[Source data Boundary: Start]

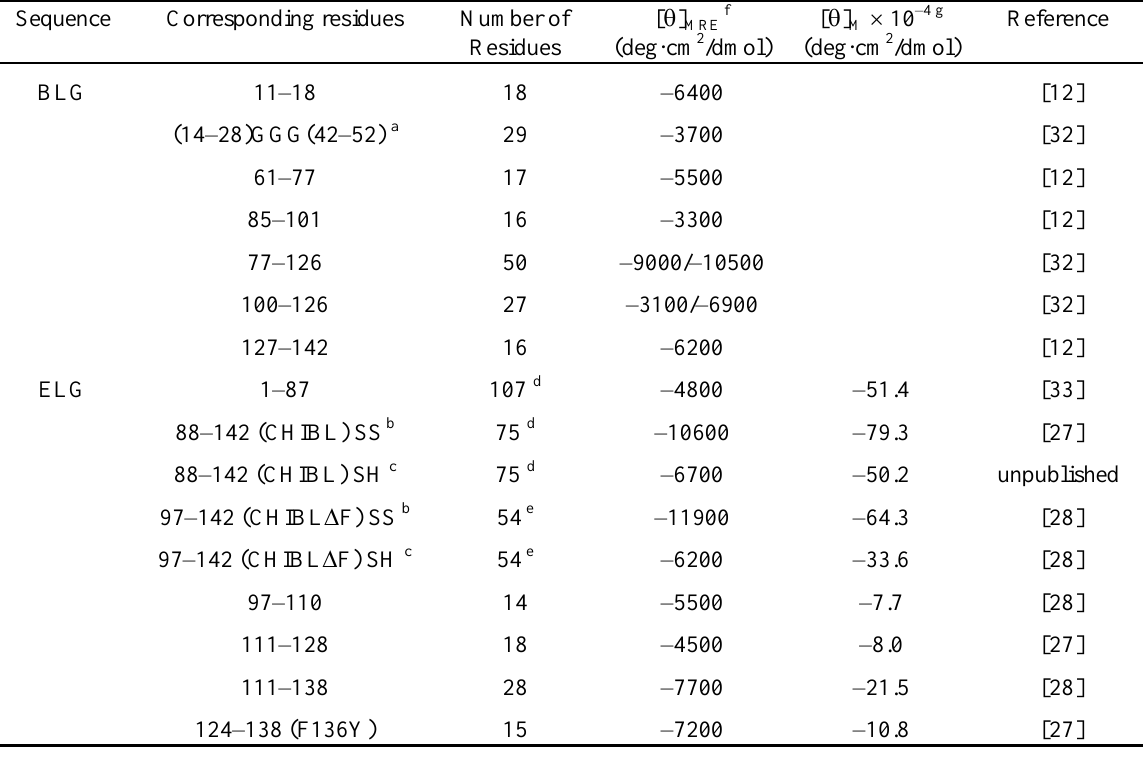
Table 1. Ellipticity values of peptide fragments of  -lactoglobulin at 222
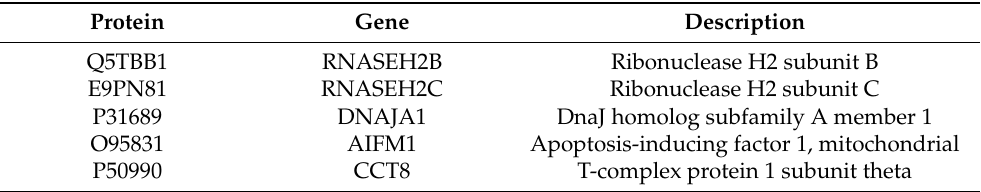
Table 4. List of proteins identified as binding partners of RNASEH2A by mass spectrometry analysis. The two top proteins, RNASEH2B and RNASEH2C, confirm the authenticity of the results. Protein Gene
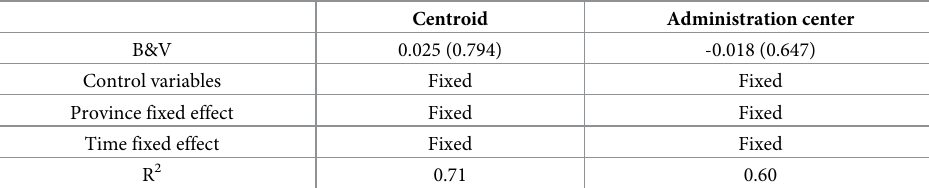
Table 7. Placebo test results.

[Source data Boundary: End]
[Source data Boundary: Start]

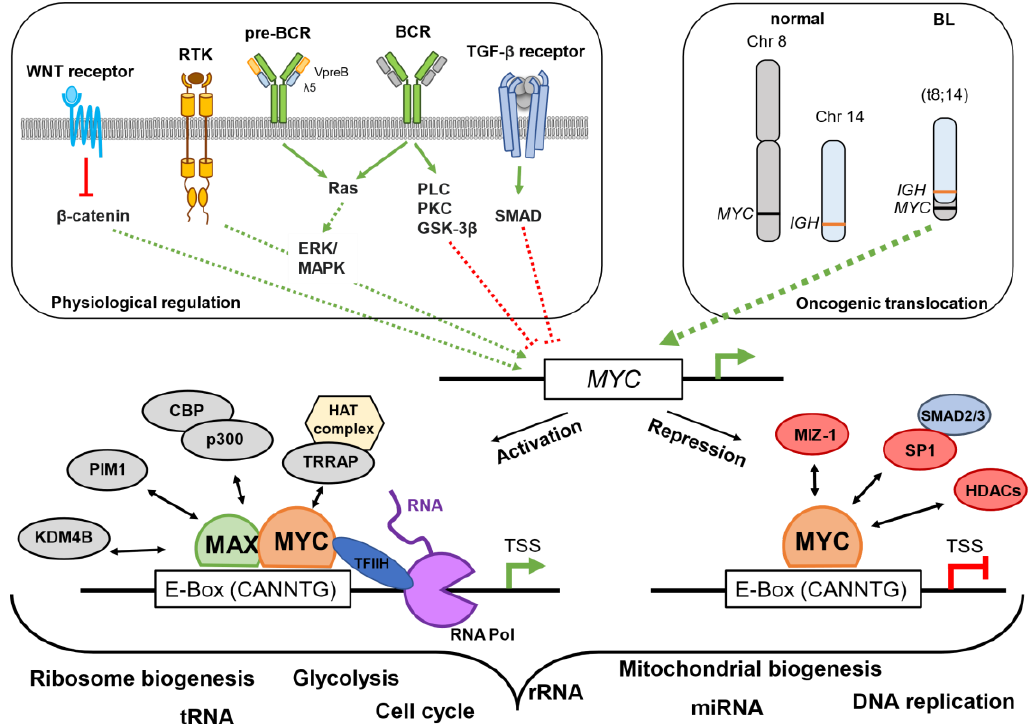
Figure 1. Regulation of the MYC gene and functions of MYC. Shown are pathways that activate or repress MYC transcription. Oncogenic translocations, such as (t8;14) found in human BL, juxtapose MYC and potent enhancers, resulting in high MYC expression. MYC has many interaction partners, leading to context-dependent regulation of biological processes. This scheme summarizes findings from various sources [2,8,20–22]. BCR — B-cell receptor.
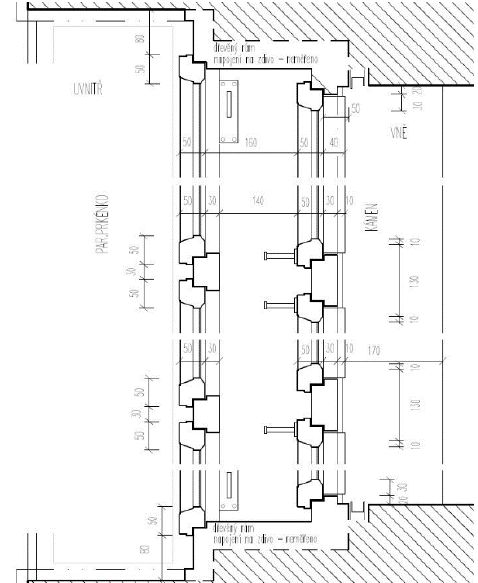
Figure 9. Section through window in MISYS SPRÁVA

[Source data Boundary: End]
[Source data Boundary: Start]

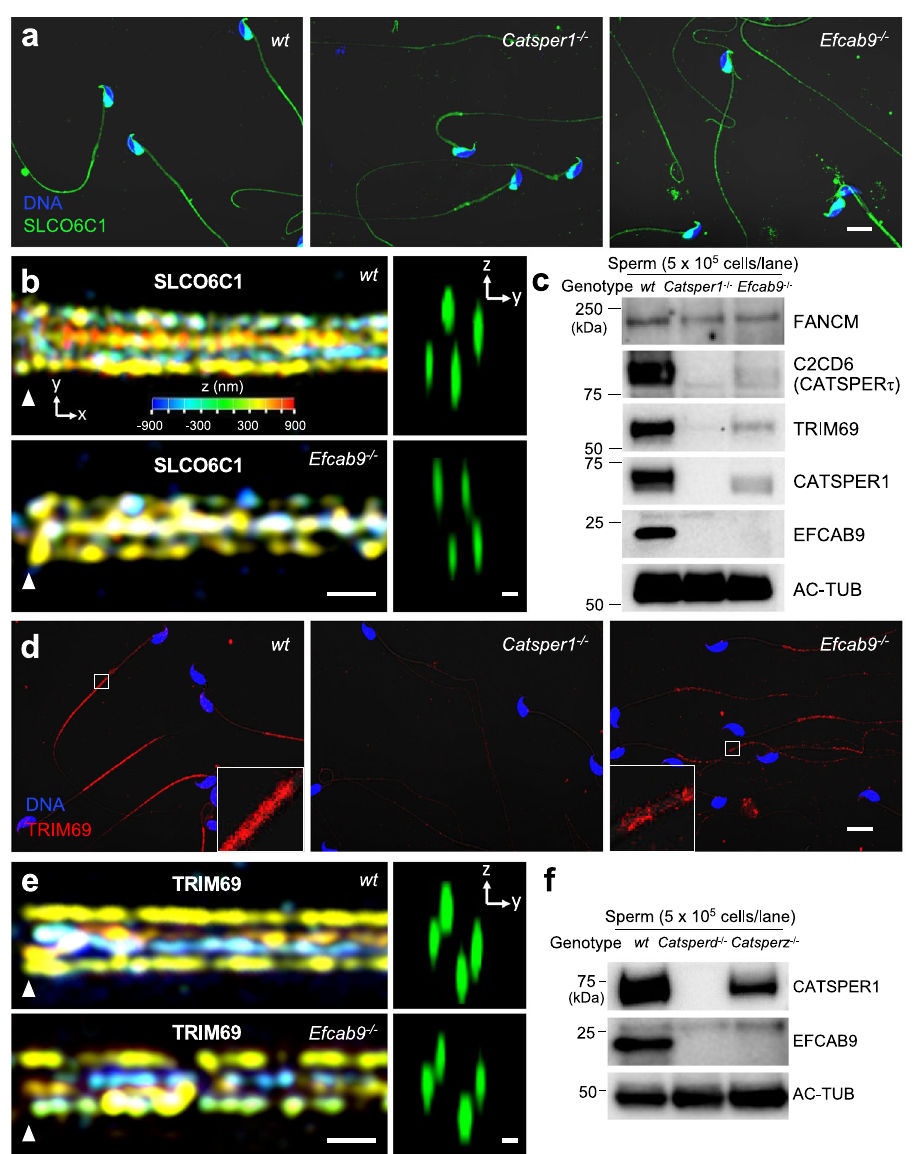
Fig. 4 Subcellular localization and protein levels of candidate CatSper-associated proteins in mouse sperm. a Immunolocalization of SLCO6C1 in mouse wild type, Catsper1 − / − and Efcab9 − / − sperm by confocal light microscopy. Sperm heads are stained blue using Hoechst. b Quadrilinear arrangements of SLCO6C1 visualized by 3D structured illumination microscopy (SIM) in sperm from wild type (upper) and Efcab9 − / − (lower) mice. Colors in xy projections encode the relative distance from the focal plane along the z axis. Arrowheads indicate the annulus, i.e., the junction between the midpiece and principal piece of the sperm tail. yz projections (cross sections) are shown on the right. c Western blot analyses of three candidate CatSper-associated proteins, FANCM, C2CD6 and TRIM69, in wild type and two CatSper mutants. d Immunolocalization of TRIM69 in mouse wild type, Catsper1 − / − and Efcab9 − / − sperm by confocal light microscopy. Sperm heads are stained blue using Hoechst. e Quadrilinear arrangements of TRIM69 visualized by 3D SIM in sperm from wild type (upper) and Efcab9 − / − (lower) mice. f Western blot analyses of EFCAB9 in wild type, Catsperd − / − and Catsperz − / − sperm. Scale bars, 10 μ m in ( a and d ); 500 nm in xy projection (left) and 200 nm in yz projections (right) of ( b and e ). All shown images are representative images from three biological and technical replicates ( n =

[Source data Boundary: End]

→ **What you are asked to do**
Precisely those lines above that run from the line with "Table 4. List" up to and including the line with "Table 7. Placebo test results." are to be set down, with the pictures omitted.

→ **Response for this exercise**
Table 4. List of proteins identified as binding partners of RNASEH2A by mass spectrometry analysis. The two top proteins, RNASEH2B and RNASEH2C, confirm the authenticity of the results. Protein Gene
Table 7. Placebo test results.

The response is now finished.